By Golnaz Esfandiari, RFE/RL; photos by Amin Jalali, Islamic Republic News Agency
Skin-tight leggings popular among Iranian women have sparked an uproar in the Islamic republic's parliament, where the interior minister was dressed down over the female population's fashion choices.
Iranian news agencies reported
that Motahari caused a commotion during the hearing when he used large monitors to display photographs of women wearing leggings.
Iranian Interior Minister Abdolreza Rahmani Fazli received a warning from parliamentarians at a June 24 hearing amid accusations that he is not doing enough to stop women from wearing the elastic leggings known as "supports" in Iran.
Fazli was summoned to the conservative-dominated parliament to answer questions regarding the enforcement of Iran's obligatory Islamic dress code, which requires women to cover their hair and bodies.
Iranian Interior Minister Abdolreza Rahmani Fazli
Lawmakers questioned Fazli specifically about the form-revealing leggings, which hard-liners have criticized as a symbol of decadent Western culture.
"Why is the Interior Ministry indifferent to the phenomenon of women who wear supports in Tehran and other cities?" lawmakers asked the official.
Fazli was also asked why a "small budget" designated for enforcing the dress code had been eliminated.
He responded by saying that the Interior Ministry is just one of 22 entities responsible for enforcing a law requiring women to wear the Islamic hijab, which became obligatory following the 1979 revolution and the creation of the Islamic republic.
During the past three decades, the clerical establishment has used force and cultural measures to compel many women to wear the hijab.
Women watching the debate from Parliament viewing section
'National Security Issue'
Fazli said his ministry is actively working on the issue, which he said could not be solved in the short term. Budgetary funds have been allocated to promote the hijab, he added.
The interior ministry has taken several measures to encourage the Islamic dress code, including the creation of nongovernmental organizations and dress-code supervision at department stores, airports and student dormitories, Fazli said
Iranian media reported that the official did not manage to convince lawmakers, who proceeded to issue him a warning -- or a "yellow card" in soccer parlance.
Lawmaker Ali Motahari said women who wear leggings should not be allowed into official buildings.
Motahari claimed that a majority of Iranian women have accepted the hijab but that there are "rare" exceptions that threaten the foundation of families.
"It is the government's duty to act against clear sins. The government should prevent support clothing from being promoted," Motahari was quoted as saying by the semi-official news agency ISNA.
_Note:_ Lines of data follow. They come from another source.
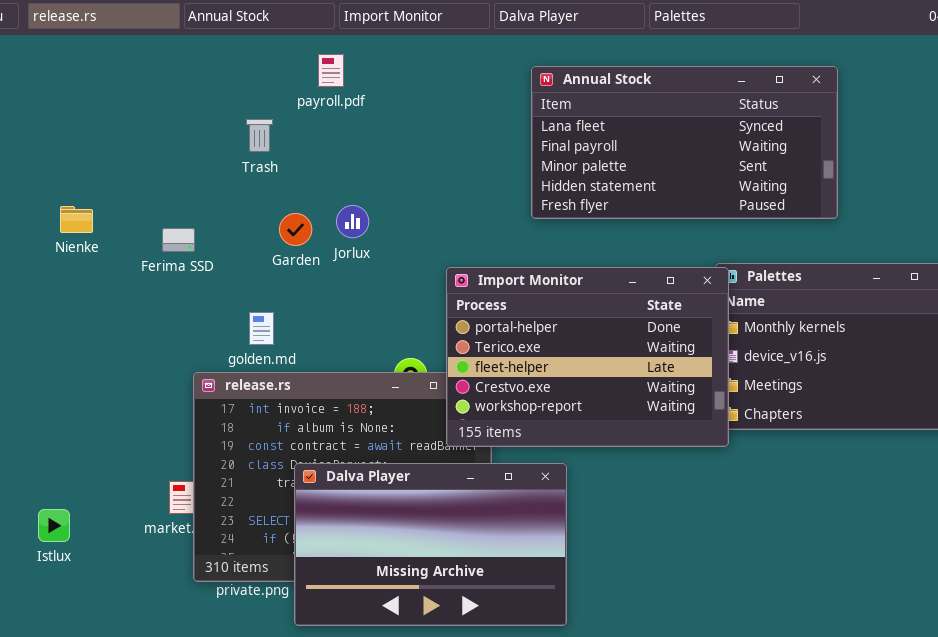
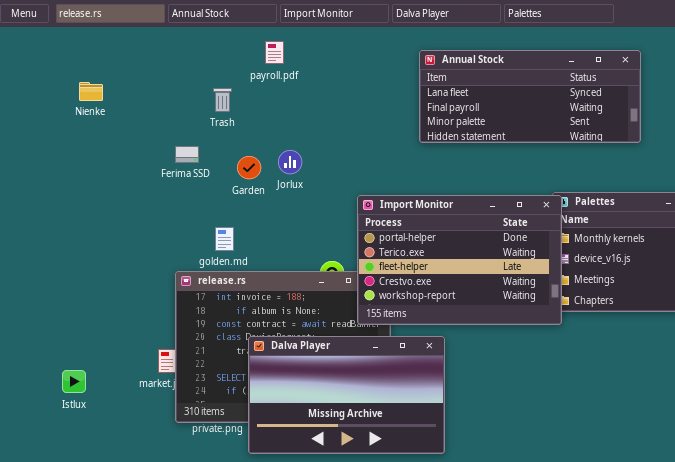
Annual Stock: [531,66,838,219] -> [419,50,641,143], resized
Nienke: [60,206,93,233] -> [79,82,103,101], moved
Ferima SSD: [162,228,195,252] -> [175,146,199,163], moved

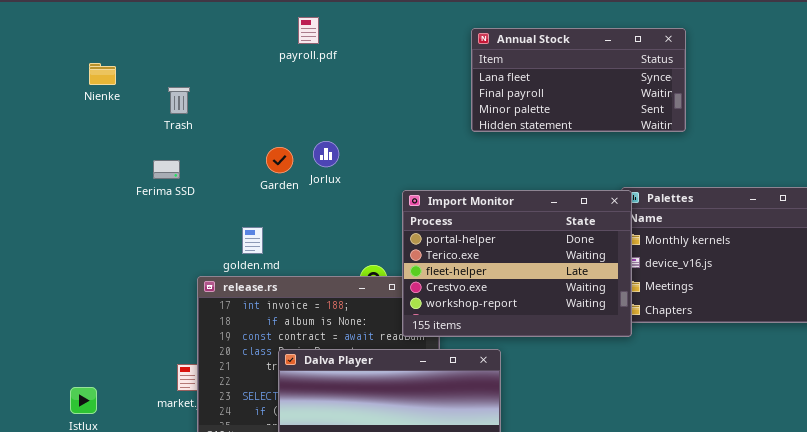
Annual Stock: [419,50,641,143] -> [471,28,686,132], resized
Trash: [213,88,232,112] -> [168,87,190,114], moved
Ferima SSD: [175,146,199,163] -> [153,160,180,179], moved

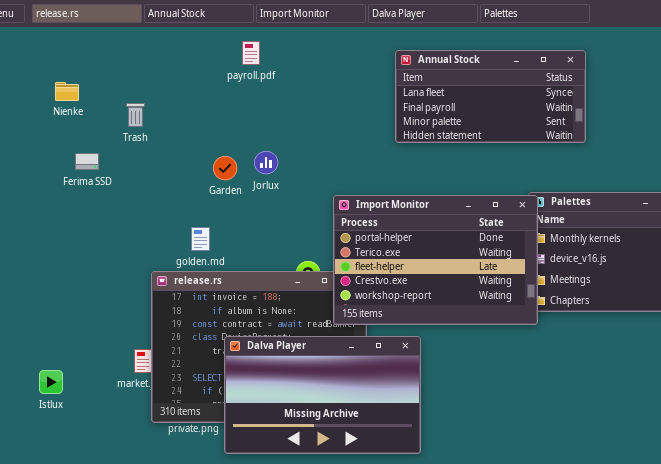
Ferima SSD: [153,160,180,179] -> [75,153,99,170], moved

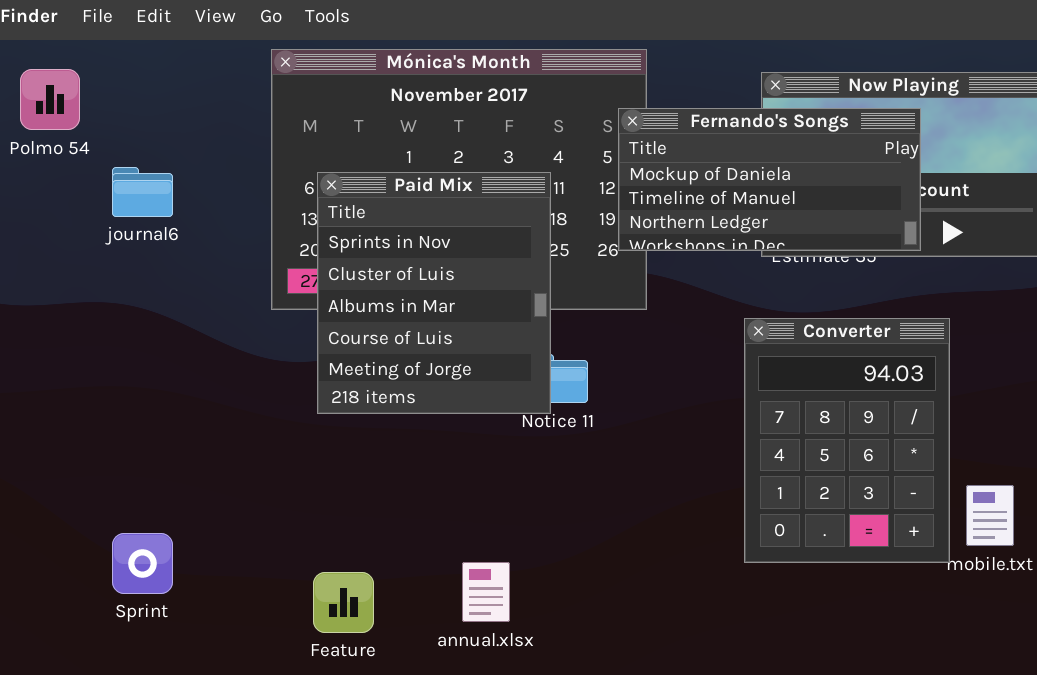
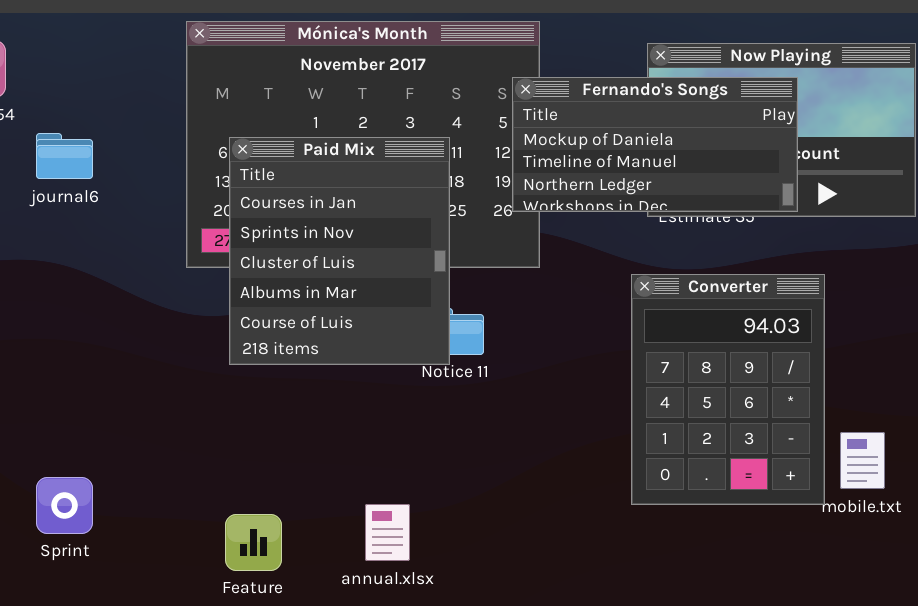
Paid Mix: [317,172,551,414] -> [229,137,450,365], scrolled up 1 row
Iranian news agencies reported that Motahari caused a commotion during the hearing when he used large monitors to display photographs of women wearing leggings.
Motahari reportedly reacted by saying that lawmakers appeared to enjoy viewing the pictures.
Commenting on the debate in the parliament, a Tehran-based woman wrote sarcastically on Facebook that leggings are becoming a "national security issue" in the Islamic republic.
"Forget the nuclear issue, poverty and inflation, and the advances of ISIL [the Islamic State in Iraq and the Levant]. Support pants are the priority for our lawmakers."